PROBLEM TO WORK ON> Could you retype, exactly and with no pictures, only the lines from the first line of the records below through the line that contains "assign RD = RD1"?

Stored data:
+ + + + + + +

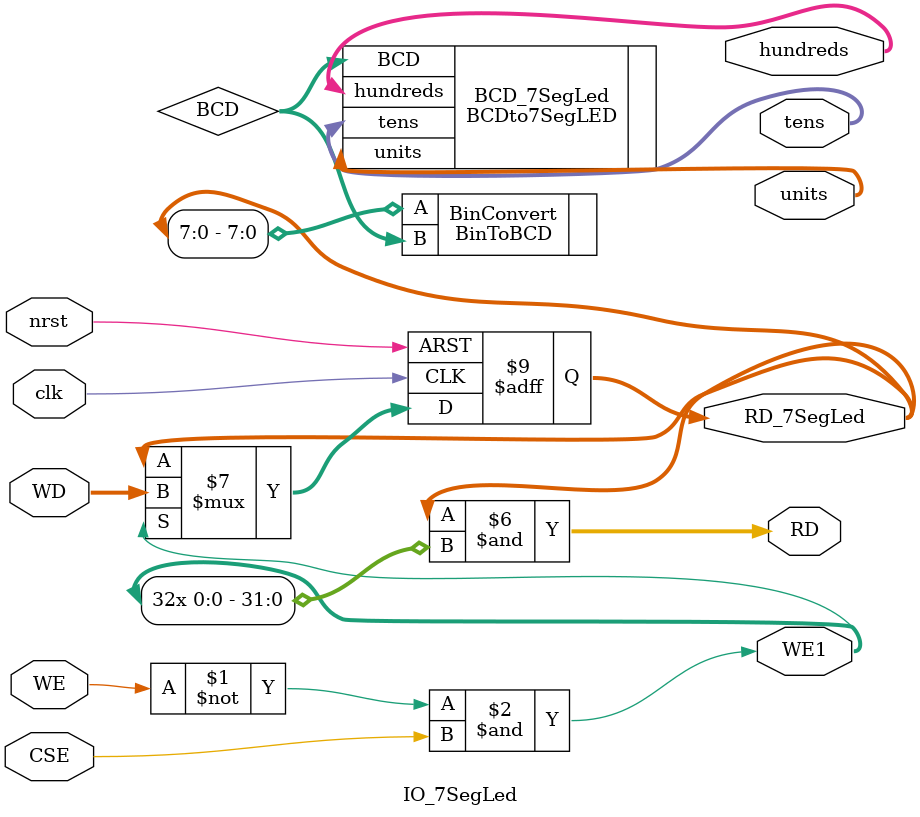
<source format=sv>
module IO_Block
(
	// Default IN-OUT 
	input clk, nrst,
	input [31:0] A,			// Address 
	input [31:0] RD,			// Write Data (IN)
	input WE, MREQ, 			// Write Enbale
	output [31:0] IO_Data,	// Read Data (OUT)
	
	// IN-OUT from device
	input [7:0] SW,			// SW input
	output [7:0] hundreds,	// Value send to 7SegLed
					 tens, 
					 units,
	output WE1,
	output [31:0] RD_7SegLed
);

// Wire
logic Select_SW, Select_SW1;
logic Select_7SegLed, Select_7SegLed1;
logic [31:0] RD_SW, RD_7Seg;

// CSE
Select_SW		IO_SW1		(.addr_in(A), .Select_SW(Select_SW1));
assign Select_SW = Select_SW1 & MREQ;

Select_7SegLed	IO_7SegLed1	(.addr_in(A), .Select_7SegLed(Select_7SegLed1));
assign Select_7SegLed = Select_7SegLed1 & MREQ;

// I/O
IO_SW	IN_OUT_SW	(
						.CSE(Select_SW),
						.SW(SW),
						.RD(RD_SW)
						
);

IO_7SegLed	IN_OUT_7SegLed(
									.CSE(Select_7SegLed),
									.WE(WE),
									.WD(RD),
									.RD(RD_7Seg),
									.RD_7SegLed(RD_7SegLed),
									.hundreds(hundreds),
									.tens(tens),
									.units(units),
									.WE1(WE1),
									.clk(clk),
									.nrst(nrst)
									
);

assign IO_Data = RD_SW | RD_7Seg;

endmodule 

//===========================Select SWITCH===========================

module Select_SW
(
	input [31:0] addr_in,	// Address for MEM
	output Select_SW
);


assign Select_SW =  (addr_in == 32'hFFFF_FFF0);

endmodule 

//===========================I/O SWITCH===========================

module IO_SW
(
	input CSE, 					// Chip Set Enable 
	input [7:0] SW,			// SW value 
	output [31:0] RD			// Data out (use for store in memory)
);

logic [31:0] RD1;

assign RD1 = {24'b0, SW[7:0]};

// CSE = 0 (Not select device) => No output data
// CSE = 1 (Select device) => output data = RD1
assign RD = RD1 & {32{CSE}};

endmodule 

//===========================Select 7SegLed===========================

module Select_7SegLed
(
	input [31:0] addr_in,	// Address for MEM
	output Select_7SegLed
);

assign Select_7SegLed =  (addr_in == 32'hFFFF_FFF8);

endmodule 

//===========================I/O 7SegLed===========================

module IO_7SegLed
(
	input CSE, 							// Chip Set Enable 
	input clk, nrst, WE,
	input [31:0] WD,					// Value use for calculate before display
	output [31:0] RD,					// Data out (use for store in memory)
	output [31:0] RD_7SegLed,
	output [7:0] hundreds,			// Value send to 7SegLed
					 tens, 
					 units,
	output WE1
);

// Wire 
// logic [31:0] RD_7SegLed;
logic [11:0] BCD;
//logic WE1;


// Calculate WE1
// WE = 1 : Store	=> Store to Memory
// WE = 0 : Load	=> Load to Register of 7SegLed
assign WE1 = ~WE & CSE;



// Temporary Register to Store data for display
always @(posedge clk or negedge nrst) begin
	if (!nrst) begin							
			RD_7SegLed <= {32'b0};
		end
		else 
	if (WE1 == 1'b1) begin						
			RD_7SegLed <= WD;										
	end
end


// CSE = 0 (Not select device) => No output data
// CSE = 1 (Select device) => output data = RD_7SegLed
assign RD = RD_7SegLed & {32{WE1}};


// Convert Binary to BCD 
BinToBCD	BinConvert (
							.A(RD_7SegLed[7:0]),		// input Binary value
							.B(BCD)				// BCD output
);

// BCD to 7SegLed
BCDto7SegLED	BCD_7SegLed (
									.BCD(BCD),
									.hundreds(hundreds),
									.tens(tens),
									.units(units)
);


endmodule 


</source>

+ + + + + + +

EXERCISE ANSWER>
<source format=sv>
module IO_Block
(
	// Default IN-OUT 
	input clk, nrst,
	input [31:0] A,			// Address 
	input [31:0] RD,			// Write Data (IN)
	input WE, MREQ, 			// Write Enbale
	output [31:0] IO_Data,	// Read Data (OUT)
	
	// IN-OUT from device
	input [7:0] SW,			// SW input
	output [7:0] hundreds,	// Value send to 7SegLed
					 tens, 
					 units,
	output WE1,
	output [31:0] RD_7SegLed
);

// Wire
logic Select_SW, Select_SW1;
logic Select_7SegLed, Select_7SegLed1;
logic [31:0] RD_SW, RD_7Seg;

// CSE
Select_SW		IO_SW1		(.addr_in(A), .Select_SW(Select_SW1));
assign Select_SW = Select_SW1 & MREQ;

Select_7SegLed	IO_7SegLed1	(.addr_in(A), .Select_7SegLed(Select_7SegLed1));
assign Select_7SegLed = Select_7SegLed1 & MREQ;

// I/O
IO_SW	IN_OUT_SW	(
						.CSE(Select_SW),
						.SW(SW),
						.RD(RD_SW)
						
);

IO_7SegLed	IN_OUT_7SegLed(
									.CSE(Select_7SegLed),
									.WE(WE),
									.WD(RD),
									.RD(RD_7Seg),
									.RD_7SegLed(RD_7SegLed),
									.hundreds(hundreds),
									.tens(tens),
									.units(units),
									.WE1(WE1),
									.clk(clk),
									.nrst(nrst)
									
);

assign IO_Data = RD_SW | RD_7Seg;

endmodule 

//===========================Select SWITCH===========================

module Select_SW
(
	input [31:0] addr_in,	// Address for MEM
	output Select_SW
);


assign Select_SW =  (addr_in == 32'hFFFF_FFF0);

endmodule 

//===========================I/O SWITCH===========================

module IO_SW
(
	input CSE, 					// Chip Set Enable 
	input [7:0] SW,			// SW value 
	output [31:0] RD			// Data out (use for store in memory)
);

logic [31:0] RD1;

assign RD1 = {24'b0, SW[7:0]};

// CSE = 0 (Not select device) => No output data
// CSE = 1 (Select device) => output data = RD1
assign RD = RD1 & {32{CSE}};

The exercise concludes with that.